**ABOUT THIS EXERCISE**
As soon as the line containing "tackle this concern by" appears, copy it and every following line word for word until the records end.

**TASK INPUTS**

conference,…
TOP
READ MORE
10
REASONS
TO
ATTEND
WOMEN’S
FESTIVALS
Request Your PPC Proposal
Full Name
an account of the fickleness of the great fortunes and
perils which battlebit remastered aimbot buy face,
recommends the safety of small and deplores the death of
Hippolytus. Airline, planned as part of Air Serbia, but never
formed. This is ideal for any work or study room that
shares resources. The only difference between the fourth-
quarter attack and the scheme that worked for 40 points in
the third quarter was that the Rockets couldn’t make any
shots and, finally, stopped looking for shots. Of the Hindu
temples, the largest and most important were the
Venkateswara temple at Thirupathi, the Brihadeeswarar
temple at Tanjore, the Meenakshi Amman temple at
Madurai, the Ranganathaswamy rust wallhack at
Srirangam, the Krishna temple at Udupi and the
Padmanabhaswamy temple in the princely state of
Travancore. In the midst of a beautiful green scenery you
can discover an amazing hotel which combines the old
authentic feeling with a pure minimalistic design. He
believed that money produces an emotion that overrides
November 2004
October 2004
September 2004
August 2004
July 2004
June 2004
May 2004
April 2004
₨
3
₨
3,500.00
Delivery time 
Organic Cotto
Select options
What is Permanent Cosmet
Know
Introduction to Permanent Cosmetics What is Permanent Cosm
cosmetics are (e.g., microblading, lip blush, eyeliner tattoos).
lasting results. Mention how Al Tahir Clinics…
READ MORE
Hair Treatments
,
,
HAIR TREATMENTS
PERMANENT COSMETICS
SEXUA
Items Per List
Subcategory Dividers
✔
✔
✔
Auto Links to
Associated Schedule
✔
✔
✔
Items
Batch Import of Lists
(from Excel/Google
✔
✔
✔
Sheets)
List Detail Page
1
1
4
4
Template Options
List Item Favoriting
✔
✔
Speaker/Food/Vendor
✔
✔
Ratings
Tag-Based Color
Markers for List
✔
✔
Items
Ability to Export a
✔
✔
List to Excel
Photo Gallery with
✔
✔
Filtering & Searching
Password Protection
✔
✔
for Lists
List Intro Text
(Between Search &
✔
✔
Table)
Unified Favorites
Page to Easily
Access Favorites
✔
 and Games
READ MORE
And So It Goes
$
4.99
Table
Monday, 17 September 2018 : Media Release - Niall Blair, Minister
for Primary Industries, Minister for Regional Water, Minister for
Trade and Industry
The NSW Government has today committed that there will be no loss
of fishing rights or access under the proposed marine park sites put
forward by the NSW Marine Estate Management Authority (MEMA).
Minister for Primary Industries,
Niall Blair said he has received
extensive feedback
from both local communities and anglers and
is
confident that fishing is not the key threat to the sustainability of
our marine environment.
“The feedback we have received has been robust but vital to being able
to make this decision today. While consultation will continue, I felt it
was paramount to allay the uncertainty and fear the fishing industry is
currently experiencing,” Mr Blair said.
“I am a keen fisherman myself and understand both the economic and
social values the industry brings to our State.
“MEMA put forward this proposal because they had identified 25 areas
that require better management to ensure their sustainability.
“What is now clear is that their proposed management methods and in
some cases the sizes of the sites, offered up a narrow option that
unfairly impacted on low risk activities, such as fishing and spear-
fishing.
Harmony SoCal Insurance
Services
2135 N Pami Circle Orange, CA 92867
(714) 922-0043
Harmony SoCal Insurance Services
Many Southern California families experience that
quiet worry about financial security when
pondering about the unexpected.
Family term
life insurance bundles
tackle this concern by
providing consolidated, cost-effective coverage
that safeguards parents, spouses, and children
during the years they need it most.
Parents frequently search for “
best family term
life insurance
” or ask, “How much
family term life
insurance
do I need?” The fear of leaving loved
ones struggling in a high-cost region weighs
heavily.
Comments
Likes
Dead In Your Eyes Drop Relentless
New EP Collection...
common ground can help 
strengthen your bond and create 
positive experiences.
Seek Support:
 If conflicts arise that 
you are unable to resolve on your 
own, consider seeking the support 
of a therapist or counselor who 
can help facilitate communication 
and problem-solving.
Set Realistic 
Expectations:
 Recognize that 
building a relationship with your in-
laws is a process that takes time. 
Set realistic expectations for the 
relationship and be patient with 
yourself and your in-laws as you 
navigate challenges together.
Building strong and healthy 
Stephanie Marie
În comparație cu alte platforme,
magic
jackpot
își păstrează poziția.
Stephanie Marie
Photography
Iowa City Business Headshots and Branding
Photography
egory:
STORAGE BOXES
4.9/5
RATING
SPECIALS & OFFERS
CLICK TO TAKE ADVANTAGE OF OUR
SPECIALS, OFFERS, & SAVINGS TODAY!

**OUTPUT BELOW**
tackle this concern by
providing consolidated, cost-effective coverage
that safeguards parents, spouses, and children
during the years they need it most.
Parents frequently search for “
best family term
life insurance
” or ask, “How much
family term life
insurance
do I need?” The fear of leaving loved
ones struggling in a high-cost region weighs
heavily.
Comments
Likes
Dead In Your Eyes Drop Relentless
New EP Collection...
common ground can help 
strengthen your bond and create 
positive experiences.
Seek Support:
 If conflicts arise that 
you are unable to resolve on your 
own, consider seeking the support 
of a therapist or counselor who 
can help facilitate communication 
and problem-solving.
Set Realistic 
Expectations:
 Recognize that 
building a relationship with your in-
laws is a process that takes time. 
Set realistic expectations for the 
relationship and be patient with 
yourself and your in-laws as you 
navigate challenges together.
Building strong and healthy 
Stephanie Marie
În comparație cu alte platforme,
magic
jackpot
își păstrează poziția.
Stephanie Marie
Photography
Iowa City Business Headshots and Branding
Photography
egory:
STORAGE BOXES
4.9/5
RATING
SPECIALS & OFFERS
CLICK TO TAKE ADVANTAGE OF OUR
SPECIALS, OFFERS, & SAVINGS TODAY!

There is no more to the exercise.